● What to do:
Transcribe each entry below exactly. Pictures do not go in the copy.

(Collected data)
########################################
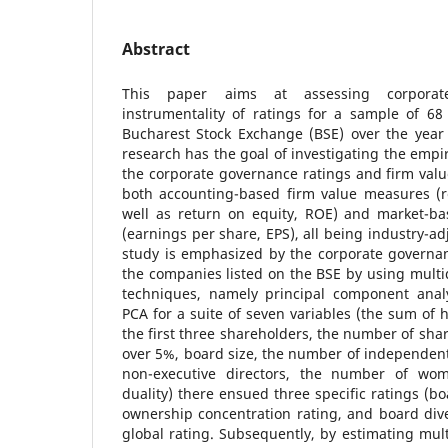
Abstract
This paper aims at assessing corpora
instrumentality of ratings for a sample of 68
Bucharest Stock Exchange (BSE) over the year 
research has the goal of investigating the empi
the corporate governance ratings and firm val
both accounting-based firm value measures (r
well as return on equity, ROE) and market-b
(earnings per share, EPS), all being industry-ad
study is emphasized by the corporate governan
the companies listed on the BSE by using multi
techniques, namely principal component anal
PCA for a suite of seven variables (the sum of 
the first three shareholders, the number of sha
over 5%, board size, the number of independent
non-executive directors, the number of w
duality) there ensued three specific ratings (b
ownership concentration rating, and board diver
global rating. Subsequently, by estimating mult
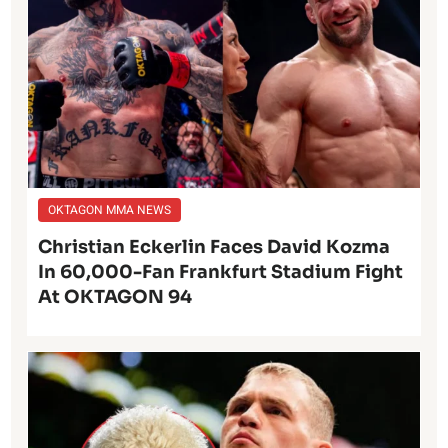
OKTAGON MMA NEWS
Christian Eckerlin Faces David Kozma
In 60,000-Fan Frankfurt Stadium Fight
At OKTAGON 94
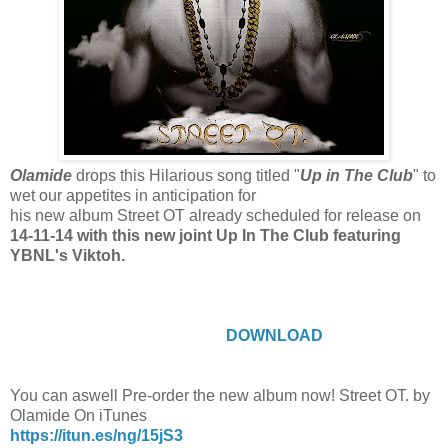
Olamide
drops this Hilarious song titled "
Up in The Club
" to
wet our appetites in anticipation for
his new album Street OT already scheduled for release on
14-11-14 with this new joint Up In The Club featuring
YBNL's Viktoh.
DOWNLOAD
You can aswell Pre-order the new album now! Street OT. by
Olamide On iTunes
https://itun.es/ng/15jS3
########################################
● Answer for the task:
Abstract
This paper aims at assessing corpora
instrumentality of ratings for a sample of 68
Bucharest Stock Exchange (BSE) over the year 
research has the goal of investigating the empi
the corporate governance ratings and firm val
both accounting-based firm value measures (r
well as return on equity, ROE) and market-b
(earnings per share, EPS), all being industry-ad
study is emphasized by the corporate governan
the companies listed on the BSE by using multi
techniques, namely principal component anal
PCA for a suite of seven variables (the sum of 
the first three shareholders, the number of sha
over 5%, board size, the number of independent
non-executive directors, the number of w
duality) there ensued three specific ratings (b
ownership concentration rating, and board diver
global rating. Subsequently, by estimating mult
OKTAGON MMA NEWS
Christian Eckerlin Faces David Kozma
In 60,000-Fan Frankfurt Stadium Fight
At OKTAGON 94
Olamide
drops this Hilarious song titled "
Up in The Club
" to
wet our appetites in anticipation for
his new album Street OT already scheduled for release on
14-11-14 with this new joint Up In The Club featuring
YBNL's Viktoh.
DOWNLOAD
You can aswell Pre-order the new album now! Street OT. by
Olamide On iTunes
https://itun.es/ng/15jS3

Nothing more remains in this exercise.